# Saved entries:
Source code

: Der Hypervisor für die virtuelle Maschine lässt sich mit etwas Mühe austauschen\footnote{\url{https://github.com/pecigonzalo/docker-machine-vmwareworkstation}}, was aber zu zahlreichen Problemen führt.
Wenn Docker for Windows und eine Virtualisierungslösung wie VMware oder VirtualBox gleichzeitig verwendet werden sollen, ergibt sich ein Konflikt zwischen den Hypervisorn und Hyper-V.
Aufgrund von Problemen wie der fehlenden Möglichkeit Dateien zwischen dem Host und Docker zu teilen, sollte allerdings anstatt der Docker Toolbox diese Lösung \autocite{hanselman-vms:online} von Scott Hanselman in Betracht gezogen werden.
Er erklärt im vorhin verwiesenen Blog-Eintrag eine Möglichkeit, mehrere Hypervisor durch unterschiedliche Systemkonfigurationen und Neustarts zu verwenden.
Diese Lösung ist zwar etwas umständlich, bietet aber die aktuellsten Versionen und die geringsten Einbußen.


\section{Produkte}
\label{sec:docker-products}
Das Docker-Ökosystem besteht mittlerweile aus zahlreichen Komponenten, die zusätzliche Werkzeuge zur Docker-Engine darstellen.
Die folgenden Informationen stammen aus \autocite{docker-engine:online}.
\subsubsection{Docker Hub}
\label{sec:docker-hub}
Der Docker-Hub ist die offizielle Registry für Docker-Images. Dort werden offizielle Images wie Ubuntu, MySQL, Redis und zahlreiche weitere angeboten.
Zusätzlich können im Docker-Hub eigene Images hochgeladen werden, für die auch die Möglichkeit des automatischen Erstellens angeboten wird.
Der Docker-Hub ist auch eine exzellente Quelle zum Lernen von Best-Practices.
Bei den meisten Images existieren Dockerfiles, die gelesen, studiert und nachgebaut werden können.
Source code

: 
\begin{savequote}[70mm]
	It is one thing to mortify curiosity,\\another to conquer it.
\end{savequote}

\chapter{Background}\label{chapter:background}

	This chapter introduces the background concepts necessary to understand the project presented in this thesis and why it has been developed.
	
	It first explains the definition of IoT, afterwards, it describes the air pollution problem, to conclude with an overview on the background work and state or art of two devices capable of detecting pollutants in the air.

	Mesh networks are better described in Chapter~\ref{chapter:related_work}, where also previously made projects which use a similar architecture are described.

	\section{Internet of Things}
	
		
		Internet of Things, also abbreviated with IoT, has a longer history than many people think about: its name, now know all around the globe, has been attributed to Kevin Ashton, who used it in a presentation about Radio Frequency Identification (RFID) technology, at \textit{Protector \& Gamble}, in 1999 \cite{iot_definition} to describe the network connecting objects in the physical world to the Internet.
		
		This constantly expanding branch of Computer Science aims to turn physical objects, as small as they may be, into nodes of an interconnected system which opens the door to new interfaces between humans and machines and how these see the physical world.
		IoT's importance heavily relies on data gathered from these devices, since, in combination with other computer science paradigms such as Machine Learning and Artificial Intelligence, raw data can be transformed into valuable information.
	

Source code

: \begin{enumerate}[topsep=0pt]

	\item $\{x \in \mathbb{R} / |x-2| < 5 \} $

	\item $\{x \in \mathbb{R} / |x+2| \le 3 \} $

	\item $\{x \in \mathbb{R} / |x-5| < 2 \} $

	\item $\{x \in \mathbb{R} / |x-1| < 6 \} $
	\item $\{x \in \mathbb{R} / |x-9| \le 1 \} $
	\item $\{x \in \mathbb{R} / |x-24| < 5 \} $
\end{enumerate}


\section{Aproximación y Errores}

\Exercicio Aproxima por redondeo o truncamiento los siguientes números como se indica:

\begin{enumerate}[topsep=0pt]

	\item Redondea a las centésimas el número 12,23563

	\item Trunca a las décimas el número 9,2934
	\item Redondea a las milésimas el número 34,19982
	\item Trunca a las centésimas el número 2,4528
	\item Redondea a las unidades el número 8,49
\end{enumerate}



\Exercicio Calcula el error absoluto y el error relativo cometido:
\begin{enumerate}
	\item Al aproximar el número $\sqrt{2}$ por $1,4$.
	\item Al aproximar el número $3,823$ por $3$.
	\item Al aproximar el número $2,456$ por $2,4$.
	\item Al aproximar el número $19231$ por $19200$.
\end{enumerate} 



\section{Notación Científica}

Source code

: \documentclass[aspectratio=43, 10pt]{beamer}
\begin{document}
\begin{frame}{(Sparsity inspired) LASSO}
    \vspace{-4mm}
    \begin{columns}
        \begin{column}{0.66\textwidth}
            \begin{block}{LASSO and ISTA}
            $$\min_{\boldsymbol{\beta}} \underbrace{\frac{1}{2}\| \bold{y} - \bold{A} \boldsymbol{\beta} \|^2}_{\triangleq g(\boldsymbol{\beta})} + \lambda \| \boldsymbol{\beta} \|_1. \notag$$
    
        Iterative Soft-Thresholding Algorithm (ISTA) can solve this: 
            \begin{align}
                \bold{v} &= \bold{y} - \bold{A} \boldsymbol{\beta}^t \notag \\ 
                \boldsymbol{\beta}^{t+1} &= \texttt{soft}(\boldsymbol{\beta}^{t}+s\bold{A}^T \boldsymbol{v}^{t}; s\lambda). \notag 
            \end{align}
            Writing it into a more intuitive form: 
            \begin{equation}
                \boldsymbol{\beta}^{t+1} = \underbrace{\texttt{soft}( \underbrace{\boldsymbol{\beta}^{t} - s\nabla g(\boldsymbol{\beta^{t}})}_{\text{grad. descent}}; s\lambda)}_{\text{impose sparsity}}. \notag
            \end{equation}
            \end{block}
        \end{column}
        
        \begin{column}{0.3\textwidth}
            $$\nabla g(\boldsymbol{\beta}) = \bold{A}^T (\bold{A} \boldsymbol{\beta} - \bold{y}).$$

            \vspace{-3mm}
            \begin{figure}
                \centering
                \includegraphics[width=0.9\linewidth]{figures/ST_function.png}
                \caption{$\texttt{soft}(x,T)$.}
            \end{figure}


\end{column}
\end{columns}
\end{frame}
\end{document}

# What is needed:
Go through the records and set each one down again, unchanged.

# Answer area:
Source code

: Der Hypervisor für die virtuelle Maschine lässt sich mit etwas Mühe austauschen\footnote{\url{https://github.com/pecigonzalo/docker-machine-vmwareworkstation}}, was aber zu zahlreichen Problemen führt.
Wenn Docker for Windows und eine Virtualisierungslösung wie VMware oder VirtualBox gleichzeitig verwendet werden sollen, ergibt sich ein Konflikt zwischen den Hypervisorn und Hyper-V.
Aufgrund von Problemen wie der fehlenden Möglichkeit Dateien zwischen dem Host und Docker zu teilen, sollte allerdings anstatt der Docker Toolbox diese Lösung \autocite{hanselman-vms:online} von Scott Hanselman in Betracht gezogen werden.
Er erklärt im vorhin verwiesenen Blog-Eintrag eine Möglichkeit, mehrere Hypervisor durch unterschiedliche Systemkonfigurationen und Neustarts zu verwenden.
Diese Lösung ist zwar etwas umständlich, bietet aber die aktuellsten Versionen und die geringsten Einbußen.


\section{Produkte}
\label{sec:docker-products}
Das Docker-Ökosystem besteht mittlerweile aus zahlreichen Komponenten, die zusätzliche Werkzeuge zur Docker-Engine darstellen.
Die folgenden Informationen stammen aus \autocite{docker-engine:online}.
\subsubsection{Docker Hub}
\label{sec:docker-hub}
Der Docker-Hub ist die offizielle Registry für Docker-Images. Dort werden offizielle Images wie Ubuntu, MySQL, Redis und zahlreiche weitere angeboten.
Zusätzlich können im Docker-Hub eigene Images hochgeladen werden, für die auch die Möglichkeit des automatischen Erstellens angeboten wird.
Der Docker-Hub ist auch eine exzellente Quelle zum Lernen von Best-Practices.
Bei den meisten Images existieren Dockerfiles, die gelesen, studiert und nachgebaut werden können.
Source code

: 
\begin{savequote}[70mm]
	It is one thing to mortify curiosity,\\another to conquer it.
\end{savequote}

\chapter{Background}\label{chapter:background}

	This chapter introduces the background concepts necessary to understand the project presented in this thesis and why it has been developed.
	
	It first explains the definition of IoT, afterwards, it describes the air pollution problem, to conclude with an overview on the background work and state or art of two devices capable of detecting pollutants in the air.

	Mesh networks are better described in Chapter~\ref{chapter:related_work}, where also previously made projects which use a similar architecture are described.

	\section{Internet of Things}
	
		
		Internet of Things, also abbreviated with IoT, has a longer history than many people think about: its name, now know all around the globe, has been attributed to Kevin Ashton, who used it in a presentation about Radio Frequency Identification (RFID) technology, at \textit{Protector \& Gamble}, in 1999 \cite{iot_definition} to describe the network connecting objects in the physical world to the Internet.
		
		This constantly expanding branch of Computer Science aims to turn physical objects, as small as they may be, into nodes of an interconnected system which opens the door to new interfaces between humans and machines and how these see the physical world.
		IoT's importance heavily relies on data gathered from these devices, since, in combination with other computer science paradigms such as Machine Learning and Artificial Intelligence, raw data can be transformed into valuable information.
	

Source code

: \begin{enumerate}[topsep=0pt]

	\item $\{x \in \mathbb{R} / |x-2| < 5 \} $

	\item $\{x \in \mathbb{R} / |x+2| \le 3 \} $

	\item $\{x \in \mathbb{R} / |x-5| < 2 \} $

	\item $\{x \in \mathbb{R} / |x-1| < 6 \} $
	\item $\{x \in \mathbb{R} / |x-9| \le 1 \} $
	\item $\{x \in \mathbb{R} / |x-24| < 5 \} $
\end{enumerate}


\section{Aproximación y Errores}

\Exercicio Aproxima por redondeo o truncamiento los siguientes números como se indica:

\begin{enumerate}[topsep=0pt]

	\item Redondea a las centésimas el número 12,23563

	\item Trunca a las décimas el número 9,2934
	\item Redondea a las milésimas el número 34,19982
	\item Trunca a las centésimas el número 2,4528
	\item Redondea a las unidades el número 8,49
\end{enumerate}



\Exercicio Calcula el error absoluto y el error relativo cometido:
\begin{enumerate}
	\item Al aproximar el número $\sqrt{2}$ por $1,4$.
	\item Al aproximar el número $3,823$ por $3$.
	\item Al aproximar el número $2,456$ por $2,4$.
	\item Al aproximar el número $19231$ por $19200$.
\end{enumerate} 



\section{Notación Científica}

Source code

: \documentclass[aspectratio=43, 10pt]{beamer}
\begin{document}
\begin{frame}{(Sparsity inspired) LASSO}
    \vspace{-4mm}
    \begin{columns}
        \begin{column}{0.66\textwidth}
            \begin{block}{LASSO and ISTA}
            $$\min_{\boldsymbol{\beta}} \underbrace{\frac{1}{2}\| \bold{y} - \bold{A} \boldsymbol{\beta} \|^2}_{\triangleq g(\boldsymbol{\beta})} + \lambda \| \boldsymbol{\beta} \|_1. \notag$$
    
        Iterative Soft-Thresholding Algorithm (ISTA) can solve this: 
            \begin{align}
                \bold{v} &= \bold{y} - \bold{A} \boldsymbol{\beta}^t \notag \\ 
                \boldsymbol{\beta}^{t+1} &= \texttt{soft}(\boldsymbol{\beta}^{t}+s\bold{A}^T \boldsymbol{v}^{t}; s\lambda). \notag 
            \end{align}
            Writing it into a more intuitive form: 
            \begin{equation}
                \boldsymbol{\beta}^{t+1} = \underbrace{\texttt{soft}( \underbrace{\boldsymbol{\beta}^{t} - s\nabla g(\boldsymbol{\beta^{t}})}_{\text{grad. descent}}; s\lambda)}_{\text{impose sparsity}}. \notag
            \end{equation}
            \end{block}
        \end{column}
        
        \begin{column}{0.3\textwidth}
            $$\nabla g(\boldsymbol{\beta}) = \bold{A}^T (\bold{A} \boldsymbol{\beta} - \bold{y}).$$

            \vspace{-3mm}
            \begin{figure}
                \centering
                \includegraphics[width=0.9\linewidth]{figures/ST_function.png}
                \caption{$\texttt{soft}(x,T)$.}
            \end{figure}


\end{column}
\end{columns}
\end{frame}
\end{document}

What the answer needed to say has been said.